Il nous met dans les pas de Zac, un mineur délinquant tout droit sorti d’une maison d’arrêt pour son âge. Direction un foyer car sa mère n’en veut plus. Zac va vite retourner sur les lieux du « crime ». Il va croiser le regard de Shéhérazade, non pas la gentille princesse des Mille et Une Nuits, mais une adolescente qui se prostitue. Un lien étrange qui n’est autre qu’un véritable amour va se tisser entre les deux gamins. Mais pour vivre, il faut de l’argent et, avec le consentement de Shéhérazade et sans trop savoir ce qu’il fait, Zac va devenir proxénète. Mais les fameux codes d’un certain honneur du milieu sont sans appel…
Ce sont les heureux élus d’un casting sauvage à Marseille, qui sont à l’image. Il n’est rien de dire qu’ils jouent presque leur propre rôle. C’est le cas en particulier de Zac, Dylan Robert qui, dans la première scène du film, a revécu sa propre sortie de prison peu de temps avant. C’est une découverte. Une bombe de colère, de haine, de violence, de naïveté aussi. Avec ses sourires enfantins, sa peur du noir, ses réactions incontrôlées, il incarne cette jeunesse bousculée, avilie, courageuse aussi mais sans aucune boussole et encore moins de repères. La lumière noire de son regard et l’aveuglant éclat de son sourire ne sont pas prêts de nous quitter et l’on peut se demander quel acteur professionnel aurait pu atteindre de pareils paroxysmes, une telle intensité. De retour en prison après le clap de fin de tournage pour quelque temps, il va en sortir pour se concentrer sur un avenir qu’il espère dans le 7ème art. Il a les arguments pour. Bien que son parcours soit un brin moins chaotique, Kenza Fortas (Shéhérazade), une amie de jeunesse de Dylan, a, elle aussi, connu des galères.

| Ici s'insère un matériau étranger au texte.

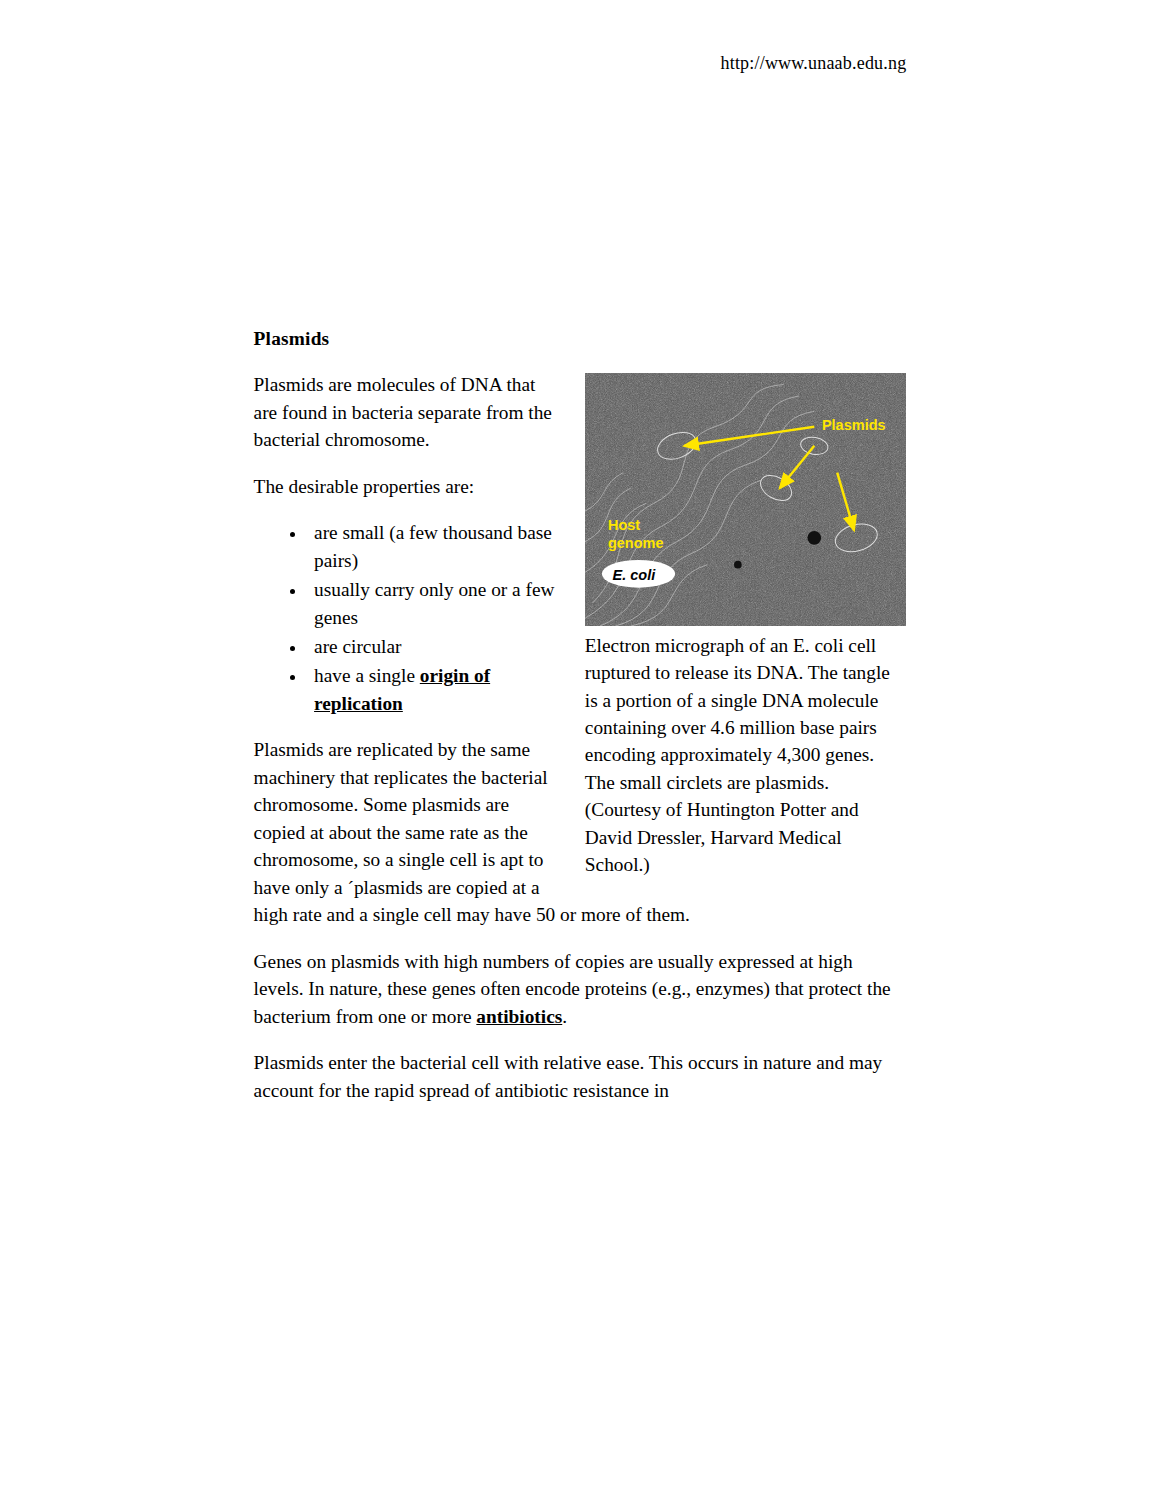http://www.unaab.edu.ng
Plasmids
Electron micrograph of an E. coli cell ruptured to release its DNA. The tangle is a portion of a single DNA molecule containing over 4.6 million base pairs encoding approximately 4,300 genes. The small circlets are plasmids. (Courtesy of Huntington Potter and David Dressler, Harvard Medical School.)
Plasmids are molecules of DNA that are found in bacteria separate from the bacterial chromosome.
The desirable properties are:
are small (a few thousand base pairs)
usually carry only one or a few genes
are circular
have a single origin of replication
Plasmids are replicated by the same machinery that replicates the bacterial chromosome. Some plasmids are copied at about the same rate as the chromosome, so a single cell is apt to have only a ´plasmids are copied at a high rate and a single cell may have 50 or more of them.
Genes on plasmids with high numbers of copies are usually expressed at high levels. In nature, these genes often encode proteins (e.g., enzymes) that protect the bacterium from one or more antibiotics.
Plasmids enter the bacterial cell with relative ease. This occurs in nature and may account for the rapid spread of antibiotic resistance in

Elle les porte au fond de ses yeux magnifiques. Souhaitons ardemment à tous ces jeunes, en particulier Idir Azougli, tous remarquables acteurs d’un jour, d’avoir trouvé dans le cinéma une thérapie précieuse autant que salvatrice ! Saluons enfin le formidable travail du réalisateur qui nous livre ici un film d’une incroyable densité, magnifiquement éclairé et somptueusement monté. Un peu le film de sa vie…pour l’instant et, nous l’espérons tous, le premier d’une longue série car le bonhomme a un talent fou.
Robert Pénavayre
Shéhérazade – Réalisateur : Jean-Bernard Marlin – Avec : Kenza Fortas, Dylan Robert, Idir Azougli..
Jean-Bernard Marlin – Et si Shéhérazade était son conte des Mille et Une Nuits
Ce Savoyard grandi à Marseille a été vite repéré par la Fémis et l’école Louis Lumière, les deux l’ayant diplômé. Ce passionné de littérature russe n’a que 34 ans lorsque son court métrage : La Fugue, remporte l’Ours d’or à Berlin en 2013. Excusez du peu ! Le film sous rubrique fut sélectionné dans la section Semaine de la Critique à Cannes en 2018. On attend la suite avec impatience !!